Por: EDUARDO ZAPATA (*)
El solo recuerdo de una gran inflación económica nos aterra a todos. Y –con toda razón– hoy debemos estar más atentos que nunca a evitar transitar los caminos que nos conducirían a ella. Sin embargo, como lingüista constato una vez más el asomo de un fenómeno más corrosivo aún: el de la inflación lingüística. La emisión inorgánica –y, entonces, sin respaldo– de discursos que, por su ambigüedad, fácilmente nos pueden conducir a la otra inflación.
En su excelente libro La revolución capitalista en el Perú, Jaime de Althaus desmontaba –con cifras, testimonios, hechos tangibles y lógica implacable– los supuestos argumentos de los enemigos del modelo económico actual, señalando que estos sólo anuncian “Una suma… de efectos nefastos y hasta apocalípticos, al lado de los cuales la estabilidad económica alcanzada, único logro que se reconoce, no llegaría siquiera a la categoría de consuelo porque lo que tendríamos sería algo parecido a la paz de los cementerios”.
Como lo subraya de Althaus “la ideología socialista que prometía el Edén sin haber trabajado (subrayado nuestro) para conseguirlo, ha alimentado la impaciencia popular.”. La irresponsable prédica de personas y grupos de interés que –Silvio Rodríguez dixit– pretenden vender “un pasado en copa nueva” ha amplificado el efecto.
Sin embargo, la gente no está únicamente impaciente con la economía. Lo está seguramente más con el Estado y sus actores políticos. Reclama una nueva forma de hacer política, con rostros frescos y verdadera autoridad moral; exige competencia y capacidad en quienes son sus empleados: todos los servidores públicos, desde el Presidente hasta el más modesto.

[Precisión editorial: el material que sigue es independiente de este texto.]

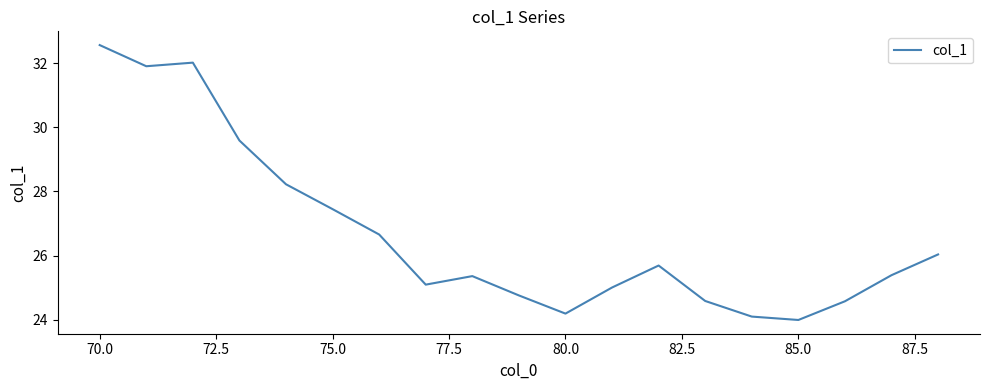

What is the difference between the maximum and minimum values?

8.6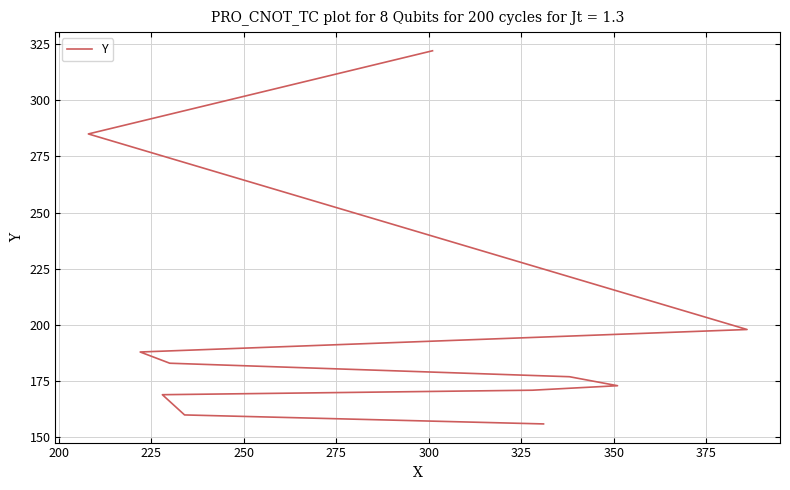

How many values are below 177?

5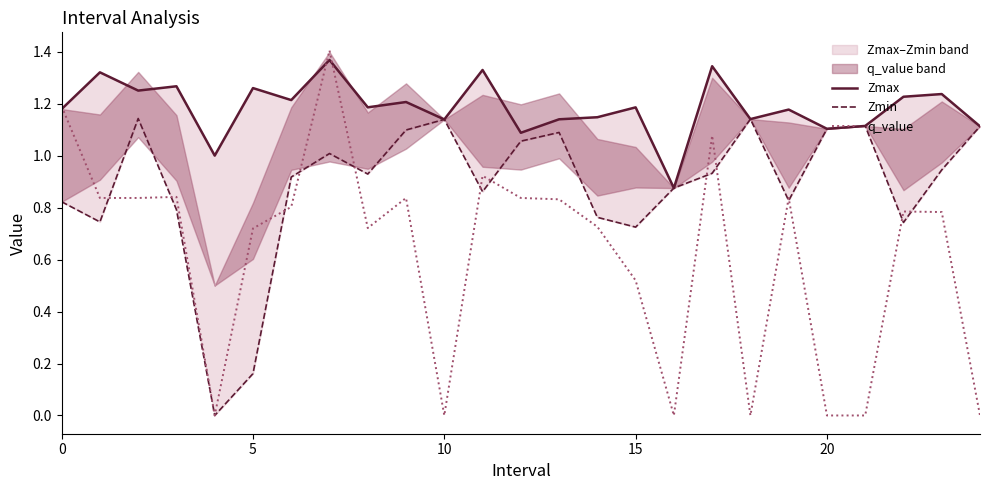

The q_value series shows 0.7 at 15. True or false?

False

La inflacionaria multiplicación de mesas de concertación para cualquier cosa daría la impresión –a veces y como ejemplo– de que la visión de país de sus promotores es la de un gran restaurante. Donde los indoctos comensales por añadidura, jamás comerían porque tendrían que discutir todo.
Así como luchamos contra la inflación económica, luchemos contra la inflación lingüística. Porque el voto informado no pasa por poner en blanco y negro palabras sin respaldo. No pasa por afirmarse (hasta groseramente, en algunos casos) como decentes y arrinconar al que no piensa como uno con el calificativo de corrupto. No pasa, en fin, por negociar ideas o propuestas buscando “confluencias” o extrañas alianzas que desdibujan principios y envilecen o escamotean las acciones que la gente espera detrás de las promesas.

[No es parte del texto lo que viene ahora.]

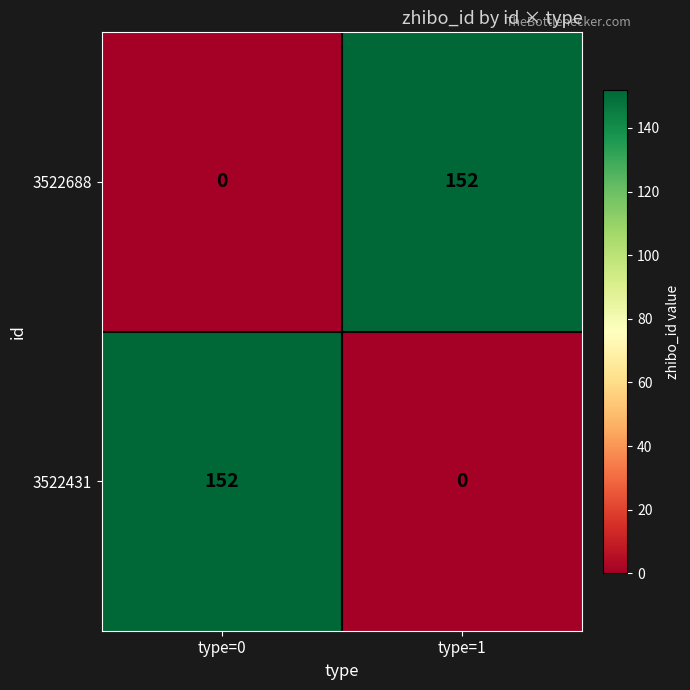

Reading left to right, what are all the values shown in this chart?

3522688: type=0=0	type=1=152
3522431: type=0=152	type=1=0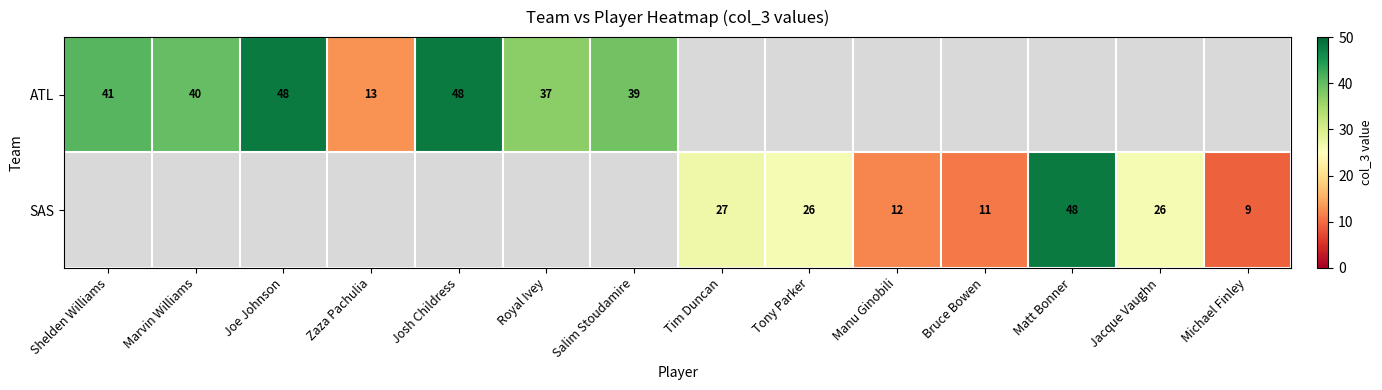

At how many categories does at least one series exceed 47?

3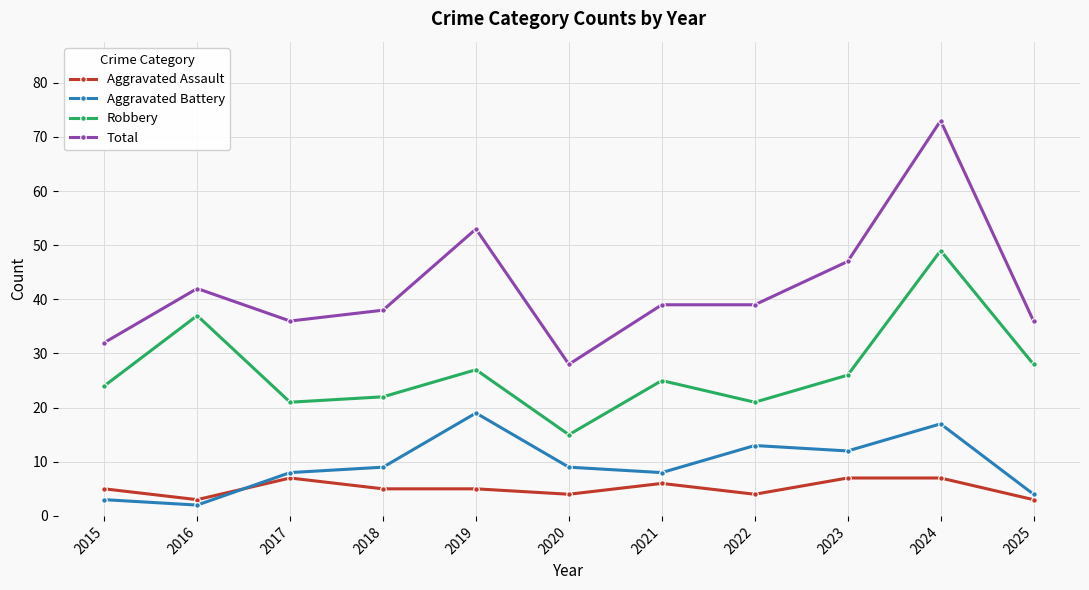

Reading right to left, what are all the values shown in this chart?

Aggravated Assault: 3	7	7	4	6	4	5	5	7	3	5
Aggravated Battery: 4	17	12	13	8	9	19	9	8	2	3
Robbery: 28	49	26	21	25	15	27	22	21	37	24
Total: 36	73	47	39	39	28	53	38	36	42	32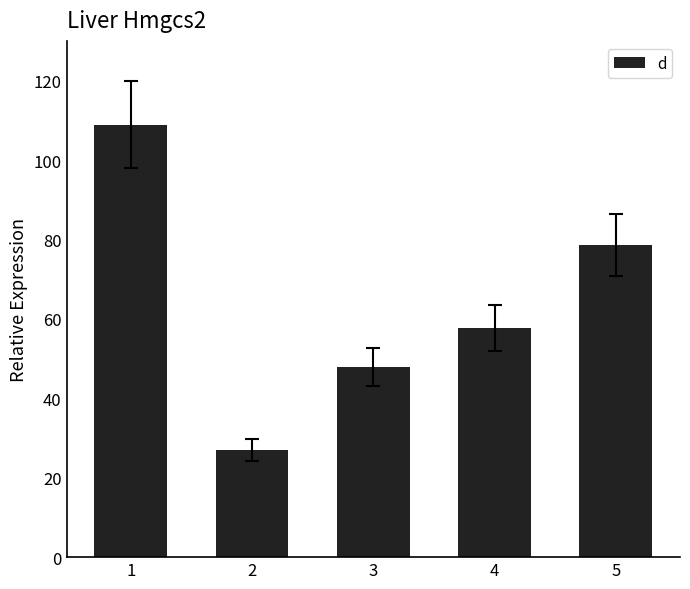

True or false: the data shows 26.9 at 2.

True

¡Ah y por favor! Ya Martha Hildebrandt se cansaba de señalar que no se dice “la curricula”. Curricula es plural en latín; lo correcto sería, al castellanizar, decir los curricula o mejor los currículos. En modesto homenaje a ella yo persisto. Me niego a reconocer autoridad en alguien que se dice experto en educación y sigue diciendo “la curricula”. Eso no es inflación, es ignorancia. Pero también la ignorancia alimenta la inflación lingüística y –por esa vía– podemos advenir a la económica.
Entonces, propuestas concretas. Blanco y negro. Honrar la palabra empeñada. Que los nombres no sirvan para ocultar realidades, sino para develarlas y proponerlas con transparencia a la opinión pública.